-- Work item A --
From the passage on older adoptive children, reproduce the text starting with "Older adoptive children are" and going on through "chronologically more fully.".
-- Work item B --
In the passage on older adoptive children, what is named as a sign of healing in children who have suffered trauma?
Top of Passage for review
Older adoptive children are often haunted by the voids and unmet needs from the extreme attachment break from the biological mother and any resulting abuse, neglect or other losses. Even if you adopted your older child at birth, the attachment break and loss wounds will have been festering. The dilemma of many older traumatised children is that of wanting to grow up while also fantasising about returning to the safety and security of the womb. They may not be consciously aware of these thoughts, but regressive, immature development or emotional instability signals this internal paradox. Ironically, if parents allow their older adoptive children to regress to early, infantile developmental stages, their children will be able to grow up chronologically more fully.

A sign of healing in traumatised children is a sudden regression (around the parent) to an early developmental stage. Some parents can become frightened of this and extinguish this behaviour, often on the advice of a misguided therapist who believes the behaviour to be “inappropriate”. For example, your nine-year-old may talk in baby talk and want to be carried. Your twelve-year-old may want you to feed her. Your sixteen-year-old may sit in your lap and want you to lie next to him in bed until he falls asleep. As long as appropriate physical boundaries are respected, trust your child’s direction and respond to these early attachment needs as if she were very little.
Bottom of Passage for review
Top of Information shown
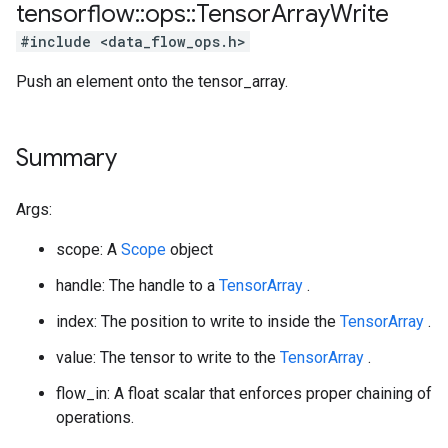
tensorflow
::
ops
::
Tensor
Array
Write
#include <data_flow_ops.h>
Push an element onto the tensor_array.
Summary
Args:
scope: A
Scope
object
handle: The handle to a
TensorArray
.
index: The position to write to inside the
TensorArray
.
value: The tensor to write to the
TensorArray
.
flow_in: A float scalar that enforces proper chaining of
operations.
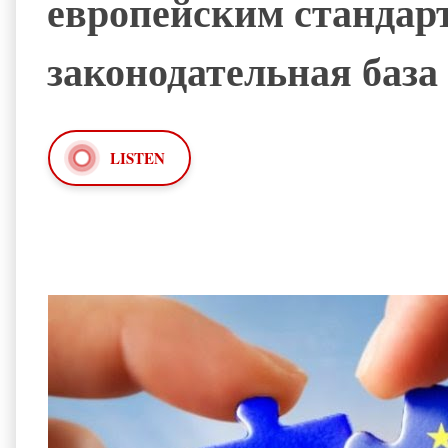
европейским стандарт
законодательная база
LISTEN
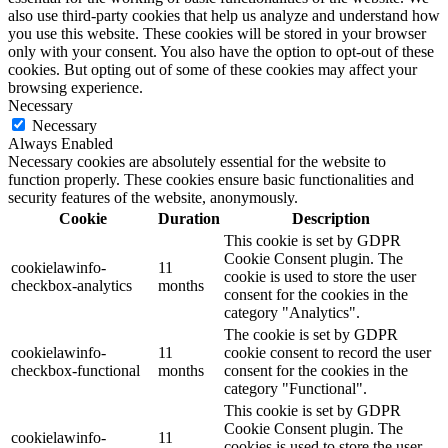
also use third-party cookies that help us analyze and understand how
you use this website. These cookies will be stored in your browser
only with your consent. You also have the option to opt-out of these
cookies. But opting out of some of these cookies may affect your
browsing experience.
Necessary
Necessary
Always Enabled
Necessary cookies are absolutely essential for the website to
function properly. These cookies ensure basic functionalities and
security features of the website, anonymously.
Cookie
Duration
Description
This cookie is set by GDPR
Cookie Consent plugin. The
cookielawinfo-
11
cookie is used to store the user
checkbox-analytics
months
consent for the cookies in the
category "Analytics".
The cookie is set by GDPR
cookielawinfo-
11
cookie consent to record the user
checkbox-functional
months
consent for the cookies in the
category "Functional".
This cookie is set by GDPR
Cookie Consent plugin. The
cookielawinfo-
11
cookies is used to store the user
Bottom of Information shown
-- Answer area A --
Older adoptive children are often haunted by the voids and unmet needs from the extreme attachment break from the biological mother and any resulting abuse, neglect or other losses. Even if you adopted your older child at birth, the attachment break and loss wounds will have been festering. The dilemma of many older traumatised children is that of wanting to grow up while also fantasising about returning to the safety and security of the womb. They may not be consciously aware of these thoughts, but regressive, immature development or emotional instability signals this internal paradox. Ironically, if parents allow their older adoptive children to regress to early, infantile developmental stages, their children will be able to grow up chronologically more fully.

-- Answer area B --
A sudden regression, around the parent, to an early developmental stage.